**Task directions:** Can you print the data exactly and leave out each image?

**Extracted data:**
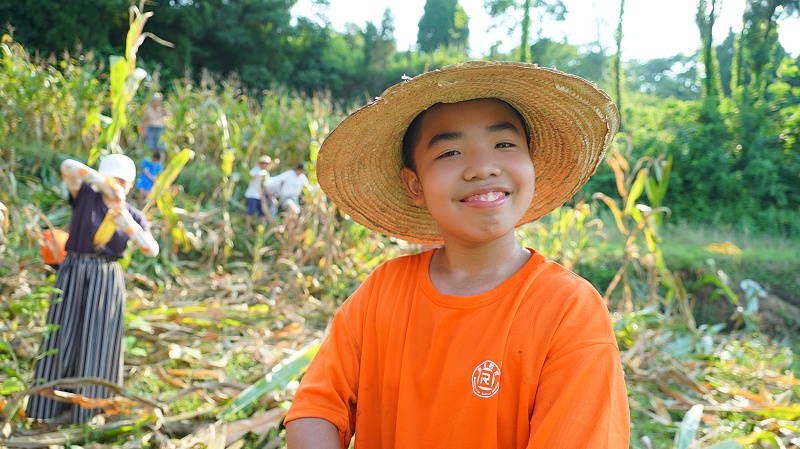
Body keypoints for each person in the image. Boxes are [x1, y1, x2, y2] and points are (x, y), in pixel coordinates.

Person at [284, 61, 630, 448]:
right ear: (415, 184)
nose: (482, 168)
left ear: (530, 162)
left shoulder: (568, 310)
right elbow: (315, 409)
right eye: (449, 153)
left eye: (504, 144)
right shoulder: (382, 292)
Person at [26, 154, 159, 425]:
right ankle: (46, 408)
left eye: (123, 181)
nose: (118, 185)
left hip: (106, 277)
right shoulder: (86, 196)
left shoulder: (132, 215)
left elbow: (151, 249)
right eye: (114, 178)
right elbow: (68, 167)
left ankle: (89, 411)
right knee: (62, 335)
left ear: (132, 184)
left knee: (98, 341)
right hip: (73, 271)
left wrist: (127, 223)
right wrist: (102, 182)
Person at [244, 155, 276, 232]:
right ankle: (247, 228)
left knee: (262, 213)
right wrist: (260, 174)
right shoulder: (256, 170)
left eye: (266, 164)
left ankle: (262, 231)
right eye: (263, 163)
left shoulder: (266, 174)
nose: (265, 165)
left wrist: (270, 196)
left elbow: (266, 186)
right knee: (250, 212)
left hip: (261, 197)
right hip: (252, 195)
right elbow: (250, 176)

**Response box:**
Body keypoints for each person in the image. Boxes are [x1, y1, x2, y2] and points are (x, y), in pixel coordinates.

Person at [284, 61, 630, 448]:
right ear: (415, 184)
nose: (482, 168)
left ear: (530, 162)
left shoulder: (568, 310)
right elbow: (315, 409)
right eye: (449, 153)
left eye: (504, 144)
right shoulder: (382, 292)
Person at [26, 154, 159, 425]:
right ankle: (46, 408)
left eye: (123, 181)
nose: (118, 185)
left hip: (106, 277)
right shoulder: (86, 196)
left shoulder: (132, 215)
left elbow: (151, 249)
right eye: (114, 178)
right elbow: (68, 167)
left ankle: (89, 411)
right knee: (62, 335)
left ear: (132, 184)
left knee: (98, 341)
right hip: (73, 271)
left wrist: (127, 223)
right wrist: (102, 182)
Person at [244, 155, 276, 232]:
right ankle: (247, 228)
left knee: (262, 213)
right wrist: (260, 174)
right shoulder: (256, 170)
left eye: (266, 164)
left ankle: (262, 231)
right eye: (263, 163)
left shoulder: (266, 174)
nose: (265, 165)
left wrist: (270, 196)
left elbow: (266, 186)
right knee: (250, 212)
left hip: (261, 197)
right hip: (252, 195)
right elbow: (250, 176)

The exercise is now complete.